Aujourd’hui, Tariq Ramadan semble avoir tourné la page. Très suivi sur les réseaux sociaux (ses pages totalisent plus de 3 millions d’abonnés), il partage régulièrement avec ses followers ses réflexions. Et revient dans la sphère publique avec un nouveau moyen d’expression : la musique. Exit les essais, les conférences, les cours magistraux, les débats télévisés. Il passe au slam, ou plutôt à la poésie mise en musique. Un choix auquel personne ne s’attendait, mais qui pourrait faire mouche.
Son album n’est pas encore sorti, mais un premier titre (« Qu’est-ce que vous croyez ? »), diffusé sur YouTube en avril, donne un avant-goût de son contenu. Un titre à la fibre très anticolonialiste, dans lequel le petit-fils de l’Égyptien Hassan el-Banna, fondateur de la confrérie des Frères musulmans, se fait le porte-voix des migrants venus du Sud face aux pouvoirs des pays du Nord.
Un come-back accueilli très froidement en France, où la chanson est perçue comme une déclaration de guerre contre l’Occident.

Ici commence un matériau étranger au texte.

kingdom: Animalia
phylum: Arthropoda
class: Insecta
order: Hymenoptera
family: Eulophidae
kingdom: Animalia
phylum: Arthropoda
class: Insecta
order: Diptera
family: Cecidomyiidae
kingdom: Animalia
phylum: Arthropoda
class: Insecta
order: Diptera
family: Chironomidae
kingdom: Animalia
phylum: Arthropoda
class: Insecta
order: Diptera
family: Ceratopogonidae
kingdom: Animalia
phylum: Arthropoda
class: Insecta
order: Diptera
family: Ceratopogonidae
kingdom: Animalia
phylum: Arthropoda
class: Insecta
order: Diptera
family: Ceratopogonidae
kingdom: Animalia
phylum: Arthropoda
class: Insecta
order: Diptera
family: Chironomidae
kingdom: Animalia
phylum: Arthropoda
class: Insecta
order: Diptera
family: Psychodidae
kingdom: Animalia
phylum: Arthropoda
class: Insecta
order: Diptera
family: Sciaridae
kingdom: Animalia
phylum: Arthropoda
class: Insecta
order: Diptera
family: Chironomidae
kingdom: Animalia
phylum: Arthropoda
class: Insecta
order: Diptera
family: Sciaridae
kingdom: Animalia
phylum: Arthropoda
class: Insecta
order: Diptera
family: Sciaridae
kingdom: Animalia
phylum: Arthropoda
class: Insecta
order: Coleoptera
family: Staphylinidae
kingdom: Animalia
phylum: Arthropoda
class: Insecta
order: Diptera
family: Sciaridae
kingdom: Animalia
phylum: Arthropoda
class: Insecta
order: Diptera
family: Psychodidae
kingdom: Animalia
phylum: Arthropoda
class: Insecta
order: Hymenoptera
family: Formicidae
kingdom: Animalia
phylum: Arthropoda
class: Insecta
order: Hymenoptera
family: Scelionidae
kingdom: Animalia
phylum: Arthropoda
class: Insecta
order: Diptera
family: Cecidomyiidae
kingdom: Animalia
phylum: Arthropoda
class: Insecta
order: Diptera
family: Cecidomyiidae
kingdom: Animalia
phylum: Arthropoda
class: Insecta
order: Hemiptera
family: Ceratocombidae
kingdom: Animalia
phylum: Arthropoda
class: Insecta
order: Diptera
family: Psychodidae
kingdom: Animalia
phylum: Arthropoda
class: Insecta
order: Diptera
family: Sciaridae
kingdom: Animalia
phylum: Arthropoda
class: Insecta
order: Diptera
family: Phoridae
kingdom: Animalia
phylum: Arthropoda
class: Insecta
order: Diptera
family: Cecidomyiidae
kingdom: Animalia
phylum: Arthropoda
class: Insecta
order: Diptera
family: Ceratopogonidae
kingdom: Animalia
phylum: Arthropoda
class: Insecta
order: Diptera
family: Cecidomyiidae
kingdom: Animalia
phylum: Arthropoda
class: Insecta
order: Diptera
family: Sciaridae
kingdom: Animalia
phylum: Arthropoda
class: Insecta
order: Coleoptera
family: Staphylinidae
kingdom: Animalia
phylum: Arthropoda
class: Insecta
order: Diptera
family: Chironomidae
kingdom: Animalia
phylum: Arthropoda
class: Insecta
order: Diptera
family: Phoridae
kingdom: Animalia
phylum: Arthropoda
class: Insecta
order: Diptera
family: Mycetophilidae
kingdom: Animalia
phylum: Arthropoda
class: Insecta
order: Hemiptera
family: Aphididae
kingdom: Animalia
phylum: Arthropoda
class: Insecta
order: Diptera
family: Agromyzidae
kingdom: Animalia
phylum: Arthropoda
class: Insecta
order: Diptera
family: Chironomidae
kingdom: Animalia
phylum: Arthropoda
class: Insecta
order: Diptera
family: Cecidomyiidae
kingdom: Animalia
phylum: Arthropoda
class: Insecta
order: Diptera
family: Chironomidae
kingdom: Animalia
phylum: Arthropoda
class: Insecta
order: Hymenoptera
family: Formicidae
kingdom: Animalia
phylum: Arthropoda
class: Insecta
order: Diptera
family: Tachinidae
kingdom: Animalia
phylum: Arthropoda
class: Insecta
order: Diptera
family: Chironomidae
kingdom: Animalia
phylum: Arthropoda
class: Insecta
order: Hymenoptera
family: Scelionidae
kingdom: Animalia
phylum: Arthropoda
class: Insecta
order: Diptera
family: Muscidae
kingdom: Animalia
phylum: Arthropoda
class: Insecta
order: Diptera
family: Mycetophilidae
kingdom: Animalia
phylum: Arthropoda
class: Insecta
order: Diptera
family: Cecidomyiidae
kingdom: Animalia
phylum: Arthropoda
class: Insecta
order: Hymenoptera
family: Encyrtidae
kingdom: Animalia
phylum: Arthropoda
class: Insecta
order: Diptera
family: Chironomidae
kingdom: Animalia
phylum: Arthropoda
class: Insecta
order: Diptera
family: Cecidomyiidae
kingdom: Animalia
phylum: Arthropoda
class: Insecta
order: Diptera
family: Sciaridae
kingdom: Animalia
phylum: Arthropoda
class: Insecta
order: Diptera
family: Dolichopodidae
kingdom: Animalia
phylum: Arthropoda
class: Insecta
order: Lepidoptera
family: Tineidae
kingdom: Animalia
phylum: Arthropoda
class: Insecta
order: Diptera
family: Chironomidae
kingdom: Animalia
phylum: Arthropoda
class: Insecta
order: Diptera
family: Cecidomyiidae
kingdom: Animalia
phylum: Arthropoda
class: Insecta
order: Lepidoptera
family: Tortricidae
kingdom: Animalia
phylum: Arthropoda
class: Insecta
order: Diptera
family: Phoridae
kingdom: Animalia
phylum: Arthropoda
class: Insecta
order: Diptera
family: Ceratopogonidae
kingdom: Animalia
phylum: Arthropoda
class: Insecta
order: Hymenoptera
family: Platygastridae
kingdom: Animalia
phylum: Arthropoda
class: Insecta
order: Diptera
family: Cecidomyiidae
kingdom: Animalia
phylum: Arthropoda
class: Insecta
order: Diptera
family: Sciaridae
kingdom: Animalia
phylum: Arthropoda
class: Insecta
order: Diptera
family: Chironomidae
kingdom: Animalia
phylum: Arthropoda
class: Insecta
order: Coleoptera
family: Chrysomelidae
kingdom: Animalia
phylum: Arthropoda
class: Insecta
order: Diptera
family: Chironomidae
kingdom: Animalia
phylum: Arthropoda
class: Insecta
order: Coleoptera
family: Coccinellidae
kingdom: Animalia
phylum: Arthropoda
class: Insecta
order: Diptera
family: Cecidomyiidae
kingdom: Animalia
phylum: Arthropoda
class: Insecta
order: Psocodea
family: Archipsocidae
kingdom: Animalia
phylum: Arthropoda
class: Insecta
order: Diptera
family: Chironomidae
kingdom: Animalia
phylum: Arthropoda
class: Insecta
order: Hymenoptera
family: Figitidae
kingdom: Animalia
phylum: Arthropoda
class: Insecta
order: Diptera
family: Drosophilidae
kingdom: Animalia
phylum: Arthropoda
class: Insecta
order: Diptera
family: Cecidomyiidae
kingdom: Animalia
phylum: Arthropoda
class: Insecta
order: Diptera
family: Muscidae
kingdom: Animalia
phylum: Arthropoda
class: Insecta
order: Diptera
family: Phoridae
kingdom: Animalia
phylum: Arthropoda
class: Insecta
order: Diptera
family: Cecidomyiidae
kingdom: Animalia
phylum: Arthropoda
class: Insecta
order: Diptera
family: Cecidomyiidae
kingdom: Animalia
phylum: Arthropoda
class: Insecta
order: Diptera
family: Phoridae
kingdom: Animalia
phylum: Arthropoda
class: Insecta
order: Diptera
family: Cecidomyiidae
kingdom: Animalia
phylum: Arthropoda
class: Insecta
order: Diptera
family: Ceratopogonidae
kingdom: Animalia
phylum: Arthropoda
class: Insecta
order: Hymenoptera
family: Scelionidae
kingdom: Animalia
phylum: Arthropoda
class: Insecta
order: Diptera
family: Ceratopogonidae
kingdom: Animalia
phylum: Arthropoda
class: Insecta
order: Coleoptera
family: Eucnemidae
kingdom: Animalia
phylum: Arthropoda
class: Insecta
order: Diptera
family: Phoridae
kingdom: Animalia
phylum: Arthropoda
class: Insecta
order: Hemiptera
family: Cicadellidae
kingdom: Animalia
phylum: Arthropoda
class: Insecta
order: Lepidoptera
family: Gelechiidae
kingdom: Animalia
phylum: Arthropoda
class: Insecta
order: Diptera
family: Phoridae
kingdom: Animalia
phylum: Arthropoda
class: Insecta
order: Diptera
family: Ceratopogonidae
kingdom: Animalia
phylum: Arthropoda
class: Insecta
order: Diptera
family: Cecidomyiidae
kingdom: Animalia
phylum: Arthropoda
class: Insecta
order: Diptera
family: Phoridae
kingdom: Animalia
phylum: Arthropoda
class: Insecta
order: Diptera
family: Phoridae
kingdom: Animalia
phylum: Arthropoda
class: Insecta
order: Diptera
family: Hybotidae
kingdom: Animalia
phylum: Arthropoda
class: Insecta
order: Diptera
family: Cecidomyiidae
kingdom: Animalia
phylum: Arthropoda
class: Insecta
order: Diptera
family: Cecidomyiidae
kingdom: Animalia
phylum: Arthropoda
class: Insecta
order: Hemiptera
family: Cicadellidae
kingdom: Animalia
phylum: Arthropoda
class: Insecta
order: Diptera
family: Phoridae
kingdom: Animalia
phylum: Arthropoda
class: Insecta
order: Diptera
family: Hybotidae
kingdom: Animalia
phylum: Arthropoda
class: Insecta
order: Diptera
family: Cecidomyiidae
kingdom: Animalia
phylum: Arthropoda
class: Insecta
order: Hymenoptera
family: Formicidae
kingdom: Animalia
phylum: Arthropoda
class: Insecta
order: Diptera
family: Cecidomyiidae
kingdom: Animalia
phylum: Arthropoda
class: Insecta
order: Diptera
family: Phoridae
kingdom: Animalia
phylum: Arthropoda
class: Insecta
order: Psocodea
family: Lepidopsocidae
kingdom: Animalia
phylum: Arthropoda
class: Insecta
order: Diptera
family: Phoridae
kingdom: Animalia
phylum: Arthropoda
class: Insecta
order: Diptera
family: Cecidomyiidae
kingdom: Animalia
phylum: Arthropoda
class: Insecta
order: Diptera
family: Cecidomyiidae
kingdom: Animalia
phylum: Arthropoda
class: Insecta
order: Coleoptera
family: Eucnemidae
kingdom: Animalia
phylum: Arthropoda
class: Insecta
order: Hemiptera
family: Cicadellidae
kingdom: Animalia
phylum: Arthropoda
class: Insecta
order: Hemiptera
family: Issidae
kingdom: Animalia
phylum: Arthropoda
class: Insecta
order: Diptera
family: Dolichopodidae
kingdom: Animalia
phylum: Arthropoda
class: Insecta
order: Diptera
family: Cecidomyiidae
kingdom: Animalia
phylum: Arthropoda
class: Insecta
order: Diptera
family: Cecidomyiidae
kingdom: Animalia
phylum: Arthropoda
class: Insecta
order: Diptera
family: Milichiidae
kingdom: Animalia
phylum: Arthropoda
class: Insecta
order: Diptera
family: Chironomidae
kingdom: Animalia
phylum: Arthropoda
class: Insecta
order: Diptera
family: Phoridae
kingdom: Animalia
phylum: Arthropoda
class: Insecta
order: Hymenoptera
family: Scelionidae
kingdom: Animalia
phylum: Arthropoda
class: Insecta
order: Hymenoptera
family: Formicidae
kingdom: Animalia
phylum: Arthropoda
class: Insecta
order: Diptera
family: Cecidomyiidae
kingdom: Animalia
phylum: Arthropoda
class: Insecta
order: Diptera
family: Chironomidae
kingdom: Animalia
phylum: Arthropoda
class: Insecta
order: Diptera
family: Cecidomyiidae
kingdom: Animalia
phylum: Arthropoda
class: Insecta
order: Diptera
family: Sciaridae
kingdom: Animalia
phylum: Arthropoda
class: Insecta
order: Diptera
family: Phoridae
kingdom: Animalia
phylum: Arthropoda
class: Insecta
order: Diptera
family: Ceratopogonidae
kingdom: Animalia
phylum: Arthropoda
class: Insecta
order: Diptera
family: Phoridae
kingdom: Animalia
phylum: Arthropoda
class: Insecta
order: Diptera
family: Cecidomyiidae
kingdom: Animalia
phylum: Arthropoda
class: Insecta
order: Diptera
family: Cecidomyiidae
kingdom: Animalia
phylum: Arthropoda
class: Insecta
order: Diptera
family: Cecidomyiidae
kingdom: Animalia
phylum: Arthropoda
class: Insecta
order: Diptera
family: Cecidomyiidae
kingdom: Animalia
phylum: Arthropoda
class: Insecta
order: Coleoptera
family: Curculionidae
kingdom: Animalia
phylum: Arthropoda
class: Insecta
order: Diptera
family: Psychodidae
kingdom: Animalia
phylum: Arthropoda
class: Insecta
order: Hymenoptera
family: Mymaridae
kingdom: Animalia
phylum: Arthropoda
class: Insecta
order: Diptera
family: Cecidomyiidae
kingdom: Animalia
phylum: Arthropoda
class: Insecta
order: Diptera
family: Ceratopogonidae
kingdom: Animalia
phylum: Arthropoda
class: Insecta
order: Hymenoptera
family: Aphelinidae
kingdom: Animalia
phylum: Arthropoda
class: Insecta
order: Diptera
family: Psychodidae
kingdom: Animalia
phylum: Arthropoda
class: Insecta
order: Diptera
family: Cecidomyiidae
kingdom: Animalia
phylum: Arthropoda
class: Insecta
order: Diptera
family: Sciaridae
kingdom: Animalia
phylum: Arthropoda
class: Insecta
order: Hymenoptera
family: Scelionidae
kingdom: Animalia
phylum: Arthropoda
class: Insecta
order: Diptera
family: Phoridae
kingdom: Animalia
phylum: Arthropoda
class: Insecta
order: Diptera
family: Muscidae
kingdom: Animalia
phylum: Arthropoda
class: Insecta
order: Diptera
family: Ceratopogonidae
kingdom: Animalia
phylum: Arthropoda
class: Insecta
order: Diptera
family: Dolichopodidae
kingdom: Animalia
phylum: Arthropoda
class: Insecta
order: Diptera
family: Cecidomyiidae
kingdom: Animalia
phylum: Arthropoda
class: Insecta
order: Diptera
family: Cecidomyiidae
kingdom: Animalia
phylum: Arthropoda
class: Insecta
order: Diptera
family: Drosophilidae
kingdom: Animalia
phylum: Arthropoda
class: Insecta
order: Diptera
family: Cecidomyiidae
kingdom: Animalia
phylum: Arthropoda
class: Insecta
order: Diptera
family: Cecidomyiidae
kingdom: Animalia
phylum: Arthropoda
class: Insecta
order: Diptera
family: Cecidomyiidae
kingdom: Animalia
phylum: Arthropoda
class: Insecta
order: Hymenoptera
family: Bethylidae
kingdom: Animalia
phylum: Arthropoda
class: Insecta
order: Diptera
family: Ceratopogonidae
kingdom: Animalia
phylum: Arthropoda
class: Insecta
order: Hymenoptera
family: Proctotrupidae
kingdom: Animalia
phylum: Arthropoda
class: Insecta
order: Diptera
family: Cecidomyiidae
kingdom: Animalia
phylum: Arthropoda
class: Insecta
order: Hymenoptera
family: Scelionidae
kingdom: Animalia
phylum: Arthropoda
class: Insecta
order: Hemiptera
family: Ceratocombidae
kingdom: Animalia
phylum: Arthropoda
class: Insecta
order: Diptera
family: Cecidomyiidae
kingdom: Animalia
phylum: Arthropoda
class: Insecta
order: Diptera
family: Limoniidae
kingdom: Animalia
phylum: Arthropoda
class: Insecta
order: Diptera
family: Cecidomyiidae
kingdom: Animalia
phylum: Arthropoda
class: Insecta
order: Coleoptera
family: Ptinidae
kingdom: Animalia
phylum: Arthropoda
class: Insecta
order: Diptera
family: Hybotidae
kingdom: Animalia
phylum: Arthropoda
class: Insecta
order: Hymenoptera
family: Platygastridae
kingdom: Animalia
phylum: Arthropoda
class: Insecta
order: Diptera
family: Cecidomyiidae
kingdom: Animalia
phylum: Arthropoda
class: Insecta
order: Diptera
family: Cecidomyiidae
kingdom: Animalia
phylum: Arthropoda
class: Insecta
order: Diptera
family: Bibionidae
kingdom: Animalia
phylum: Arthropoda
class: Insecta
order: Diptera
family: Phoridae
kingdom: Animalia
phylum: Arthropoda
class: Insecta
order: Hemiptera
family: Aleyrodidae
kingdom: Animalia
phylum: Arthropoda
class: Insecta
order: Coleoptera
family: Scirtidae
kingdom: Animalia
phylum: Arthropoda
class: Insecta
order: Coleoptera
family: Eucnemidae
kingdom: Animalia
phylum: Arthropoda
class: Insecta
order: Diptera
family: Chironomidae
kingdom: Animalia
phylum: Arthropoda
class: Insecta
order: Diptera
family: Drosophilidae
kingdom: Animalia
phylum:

Qu’en est-il réellement ? Pour comprendre sa démarche, Jeune Afrique a reçu Tariq Ramadan. Entretien avec un « prophète » déchu devenu slameur.
Jeune Afrique : Vous êtes accusé de viol, en France et en Suisse. Où en êtes-vous avec la justice ?
Tariq Ramadan : L’instruction est en cours dans les deux dossiers : le français, qui comprend cinq affaires, et le suisse. Elle évolue clairement dans mon sens, puisque beaucoup de mensonges et de concertations frauduleuses ont été découverts. L’on sait aujourd’hui que les femmes qui m’accusent ont toutes menti et ont même présenté des faux documents aux juges. Elles ont affirmé qu’elles ne se connaissaient pas, alors que certaines se connaissaient depuis dix ans.
Aucune des personnalités accusées de viol n’a été traitée comme je l’ai été : ni Depardieu, ni Darmanin, ni Poivre d’Arvor… »
Elles ont affirmé qu’elles n’étaient pas en contact avec un certain nombre de mes ennemis, bien identifiés en France : Caroline Fourest, Jean-Claude Elfassi, Alain Soral, Ian Hamel… Or l’on a aujourd’hui des preuves de leur implication. Elfassi, un paparazzi de l’extrême-droite israélienne qui invitait ses « frères juifs » à quitter la France désormais « infestée par les musulmans », était en contact avec toutes les plaignantes.
Insinuez-vous qu’un complot franco-suisse aurait été fomenté pour vous faire tomber ?
J’ai parlé de traquenard, et quatre des plaignantes ont elles-mêmes utilisé le terme de « complot ». On a pensé, en France, que l’affaire suisse apparaîtrait dans mon dossier comme une circonstance aggravante. Elle apporte au contraire un éclairage nouveau, car on a trouvé, dans le dossier suisse, des éléments qui confirment la concertation frauduleuse et l’implication de personnes extérieures.